I'm getting a bundler error after upgrading the gem (Bundler::GemNotFound)

bundler/spec_set.rb:95:in `block in materialize': Could not find jekyll-paginate-v2-1.0.0 in any of the sources (Bundler::GemNotFound)

Delete your Gemfile.lock file and try again.

I'm getting a bundler error after upgrading the gem (Gem::LoadError)

bundler/runtime.rb:40:in 'block in setup': You have already activated addressable 2.5.0, but your Gemfile requires addressable 2.4.0. Prepending bundle exec to your command may solve this. (Gem::LoadError)

Delete your Gemfile.lock file and try again.

My pagination pages are not being found (Couldn't find any pagination page. Skipping pagination)

Pagination: Is enabled, but I couldn't find any pagination page. Skipping pagination...

  • Ensure that you have the correct minimum front-matter in the pagination pages
pagination:
  enabled: true
  • You can place pagination logic into either the pages or liquid templates (templates are stored under the _layouts/ and _includes/ folders).

My pages are being nested multiple levels deep

When using categories for posts it is advisable to explicitly state a permalink structure in your _config.yml file.

permalink: /:year/:month/:title.html

This is because the default behavior in Jekyll is to nest pages for every category that they belong to and Jekyll unfortunately does not understand multi-categories separated with , or ; but instead does all separation on [space] only.

My pagination pages are overwriting each others pages

If you specify multiple pages that paginate in the site root then you must give them unique and separate pagination permalink.

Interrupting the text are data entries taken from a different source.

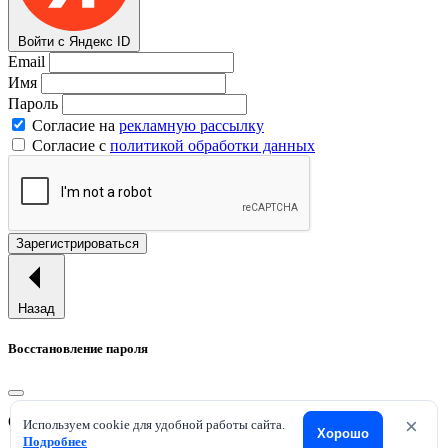
Войти с Яндекс ID
Email
Имя
Пароль
Согласие на
рекламную рассылку
Согласие с
политикой обработки данных
Зарегистрироваться
Назад
Восстановление пароля
Отправим ссылку для смены пароля на ваш email.
×
Используем cookie для удобной работы сайта.
Хорошо
Подробнее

This link is set in the pagination page front-matter like so

pagination:
  enabled: true
  permalink: '/cars/:num/'

Make absolutely sure that your pagination permalink paths do not clash with any other paths in your final site. For simplicity it is recommended that you keep all custom pagination (non root index.html) in a single or multiple separate sub folders under your site root.